Normal horse serum spiked with human CRP was supplied by Kalon Biological (UK). Spiked horse blood was prepared as follows. Spiked whole horse blood collected in EDTA tubes was kept refrigerated and used within 24 hours of collection. The blood was centrifuged in 1.5 mL microcentrifuge tubes at 3000 × g for five minutes at 4°C, the upper layer was then aspirated. The whole blood volume was reconstituted by addition of the spiked serum appropriately diluted in normal serum to give blood spiked with human CRP at 1.5 μg/mL (average CRP) and 15 μg/mL (High).

All assays were performed at room temperature under continuous flow at 25 μL/min with a running buffer of TBS, 0.005% Tween-20. CRP standards were prepared in a sample buffer comprising TBS containing 0.005% Tween-20 and 100 μg/mL BSA from a concentrated stock solution (94.8 μg/mL CRP). CRP spiked horse serum was also appropriately diluted in the same sample buffer from a 1/50 to 1/6000 dilution

After gently mixing, spiked horse blood samples were diluted 1 in 50 in sample diluent (0.1 mg/mL BSA in 10 mM HEPES, 150 mM NaCl, 3 mM EDTA pH 7.4). The normalisation standard was 27 ng/mL CRP in the same buffer (equivalent to 3 μg/mL serum in whole blood diluted 1/50). A standard assay was then performed with Sheep anti-CRP sensor surfaces as previously but using running buffer of 10 mM HEPES, 150 mM NaCl, 3 mM EDTA pH 7.4. For each dual sensor channel chip, standard was passed over one channel, spiked sample over the other. The blood preparation and CRP screen was performed on three separate occasions. Blood samples were mixed by aspiration-dispense prior to loading onto sensor surface.

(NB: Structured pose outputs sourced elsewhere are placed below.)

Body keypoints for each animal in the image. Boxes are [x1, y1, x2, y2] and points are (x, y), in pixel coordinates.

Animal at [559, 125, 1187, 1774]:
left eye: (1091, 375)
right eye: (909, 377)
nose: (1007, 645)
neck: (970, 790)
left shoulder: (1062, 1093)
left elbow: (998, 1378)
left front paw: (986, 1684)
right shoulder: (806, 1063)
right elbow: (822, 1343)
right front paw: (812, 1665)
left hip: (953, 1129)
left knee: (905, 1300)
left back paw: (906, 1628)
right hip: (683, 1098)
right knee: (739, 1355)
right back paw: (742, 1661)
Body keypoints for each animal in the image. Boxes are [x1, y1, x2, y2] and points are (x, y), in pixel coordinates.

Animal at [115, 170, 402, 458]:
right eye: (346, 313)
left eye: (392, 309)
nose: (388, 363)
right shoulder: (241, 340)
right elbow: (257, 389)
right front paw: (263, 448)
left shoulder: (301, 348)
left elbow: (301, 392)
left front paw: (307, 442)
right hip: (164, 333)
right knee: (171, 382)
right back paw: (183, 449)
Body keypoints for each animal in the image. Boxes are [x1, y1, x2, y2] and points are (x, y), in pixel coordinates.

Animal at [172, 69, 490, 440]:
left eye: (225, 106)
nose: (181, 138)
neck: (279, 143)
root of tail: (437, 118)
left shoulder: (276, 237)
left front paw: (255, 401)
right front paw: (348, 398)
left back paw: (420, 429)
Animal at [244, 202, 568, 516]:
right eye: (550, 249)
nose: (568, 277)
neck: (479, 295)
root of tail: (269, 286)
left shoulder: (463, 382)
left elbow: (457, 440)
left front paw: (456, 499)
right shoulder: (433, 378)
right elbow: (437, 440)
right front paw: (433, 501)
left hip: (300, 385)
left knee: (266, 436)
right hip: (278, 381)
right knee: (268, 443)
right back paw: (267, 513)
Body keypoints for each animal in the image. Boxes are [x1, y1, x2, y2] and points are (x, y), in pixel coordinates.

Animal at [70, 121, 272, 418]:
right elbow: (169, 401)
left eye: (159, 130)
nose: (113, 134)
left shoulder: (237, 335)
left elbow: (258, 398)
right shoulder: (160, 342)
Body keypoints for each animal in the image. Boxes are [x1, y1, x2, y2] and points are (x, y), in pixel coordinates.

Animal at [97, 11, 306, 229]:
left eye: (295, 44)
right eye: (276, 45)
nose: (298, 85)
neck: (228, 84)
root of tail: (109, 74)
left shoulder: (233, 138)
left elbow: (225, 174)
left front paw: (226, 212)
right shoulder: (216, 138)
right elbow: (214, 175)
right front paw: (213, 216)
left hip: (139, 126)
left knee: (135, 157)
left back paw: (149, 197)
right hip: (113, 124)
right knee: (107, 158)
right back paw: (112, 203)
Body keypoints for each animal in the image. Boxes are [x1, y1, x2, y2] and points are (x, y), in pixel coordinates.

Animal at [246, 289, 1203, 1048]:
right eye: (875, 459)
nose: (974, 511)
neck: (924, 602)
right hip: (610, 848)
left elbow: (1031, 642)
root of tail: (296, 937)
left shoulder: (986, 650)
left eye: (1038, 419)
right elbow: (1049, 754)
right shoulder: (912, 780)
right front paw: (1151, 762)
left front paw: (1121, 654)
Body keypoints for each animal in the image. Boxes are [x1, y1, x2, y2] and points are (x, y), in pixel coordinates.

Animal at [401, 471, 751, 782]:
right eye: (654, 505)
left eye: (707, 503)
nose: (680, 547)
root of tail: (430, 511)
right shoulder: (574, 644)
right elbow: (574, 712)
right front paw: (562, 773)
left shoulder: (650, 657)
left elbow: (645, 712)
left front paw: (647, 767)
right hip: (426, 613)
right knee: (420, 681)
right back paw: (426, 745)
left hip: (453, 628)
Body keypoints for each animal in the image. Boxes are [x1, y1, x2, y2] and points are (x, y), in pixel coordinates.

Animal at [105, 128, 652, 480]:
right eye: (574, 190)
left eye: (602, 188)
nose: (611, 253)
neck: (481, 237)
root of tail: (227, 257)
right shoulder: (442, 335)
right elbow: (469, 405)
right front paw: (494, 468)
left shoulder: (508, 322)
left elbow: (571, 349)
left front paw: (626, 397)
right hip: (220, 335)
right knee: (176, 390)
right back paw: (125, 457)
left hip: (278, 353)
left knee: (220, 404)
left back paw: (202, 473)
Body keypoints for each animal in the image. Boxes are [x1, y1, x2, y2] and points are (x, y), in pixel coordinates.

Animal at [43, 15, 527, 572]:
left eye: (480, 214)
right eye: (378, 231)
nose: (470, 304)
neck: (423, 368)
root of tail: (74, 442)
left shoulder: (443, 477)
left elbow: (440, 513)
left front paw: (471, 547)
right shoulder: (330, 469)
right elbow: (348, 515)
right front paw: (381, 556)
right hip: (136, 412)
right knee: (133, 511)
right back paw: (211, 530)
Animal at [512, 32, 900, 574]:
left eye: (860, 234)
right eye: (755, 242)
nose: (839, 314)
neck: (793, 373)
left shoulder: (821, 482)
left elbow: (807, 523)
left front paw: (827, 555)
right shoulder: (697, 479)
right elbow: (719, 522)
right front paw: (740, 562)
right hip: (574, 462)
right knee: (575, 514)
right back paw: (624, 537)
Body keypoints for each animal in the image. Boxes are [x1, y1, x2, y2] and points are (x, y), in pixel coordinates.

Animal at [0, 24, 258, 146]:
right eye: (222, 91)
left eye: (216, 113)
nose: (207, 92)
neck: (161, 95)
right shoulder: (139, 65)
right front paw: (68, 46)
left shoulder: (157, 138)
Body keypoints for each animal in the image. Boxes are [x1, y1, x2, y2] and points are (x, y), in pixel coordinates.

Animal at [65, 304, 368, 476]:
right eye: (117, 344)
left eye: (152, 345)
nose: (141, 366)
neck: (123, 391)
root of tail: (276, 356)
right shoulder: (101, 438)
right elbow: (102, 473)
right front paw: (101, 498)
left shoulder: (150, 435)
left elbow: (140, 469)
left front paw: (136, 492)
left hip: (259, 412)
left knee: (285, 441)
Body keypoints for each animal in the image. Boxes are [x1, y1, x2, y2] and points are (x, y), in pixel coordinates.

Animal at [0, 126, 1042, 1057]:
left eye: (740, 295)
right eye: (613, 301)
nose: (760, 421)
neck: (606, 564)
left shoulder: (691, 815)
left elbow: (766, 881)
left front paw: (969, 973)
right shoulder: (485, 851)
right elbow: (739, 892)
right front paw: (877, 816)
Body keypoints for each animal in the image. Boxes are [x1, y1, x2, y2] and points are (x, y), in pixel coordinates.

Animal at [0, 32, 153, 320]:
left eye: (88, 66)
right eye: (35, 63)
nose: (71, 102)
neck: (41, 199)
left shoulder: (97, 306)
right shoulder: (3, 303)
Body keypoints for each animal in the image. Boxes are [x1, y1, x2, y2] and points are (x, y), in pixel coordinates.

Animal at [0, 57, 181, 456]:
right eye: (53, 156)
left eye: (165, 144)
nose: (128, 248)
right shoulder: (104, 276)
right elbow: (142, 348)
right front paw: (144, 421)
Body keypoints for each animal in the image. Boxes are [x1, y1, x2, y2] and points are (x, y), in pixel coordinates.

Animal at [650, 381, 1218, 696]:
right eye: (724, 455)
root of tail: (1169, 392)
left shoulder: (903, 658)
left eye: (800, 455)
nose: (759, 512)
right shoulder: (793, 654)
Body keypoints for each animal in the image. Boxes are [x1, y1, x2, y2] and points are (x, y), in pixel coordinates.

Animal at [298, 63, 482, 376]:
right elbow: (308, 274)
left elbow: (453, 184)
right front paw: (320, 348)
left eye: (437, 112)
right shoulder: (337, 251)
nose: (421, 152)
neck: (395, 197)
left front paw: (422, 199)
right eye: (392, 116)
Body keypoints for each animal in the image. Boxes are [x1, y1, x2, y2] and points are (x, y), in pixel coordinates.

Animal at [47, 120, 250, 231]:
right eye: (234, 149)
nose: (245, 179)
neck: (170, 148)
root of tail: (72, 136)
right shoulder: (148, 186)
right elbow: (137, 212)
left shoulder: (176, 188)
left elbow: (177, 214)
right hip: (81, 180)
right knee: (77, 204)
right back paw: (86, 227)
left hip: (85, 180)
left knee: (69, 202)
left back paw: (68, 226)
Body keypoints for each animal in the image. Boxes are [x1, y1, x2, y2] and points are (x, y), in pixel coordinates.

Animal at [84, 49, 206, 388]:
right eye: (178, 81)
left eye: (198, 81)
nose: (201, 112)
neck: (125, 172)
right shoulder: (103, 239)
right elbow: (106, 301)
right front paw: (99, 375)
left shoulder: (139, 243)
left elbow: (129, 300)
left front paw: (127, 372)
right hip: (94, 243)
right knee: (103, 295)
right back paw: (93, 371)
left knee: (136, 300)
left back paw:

RAP data was analysed as initial rates of signal generation (Hz/s) upon injection of CRP or antibody onto a test channel containing immobilised anti-CRP. The data was displayed and analyzed using RAP◆id Workbench v1.0.25 (Akubio Ltd., Cambridge, U.K.). Statistics were generated using Excel, and estimation of spiked samples was performed using a 4-parameter plot of the standards and appropriate dilution of the unknown spiked sera. For the semi-quantitative assay, the initial rate of signal at the sandwich step was corrected for baseline slope and the ratio of blood sample signal to normalisation standard signal was estimated.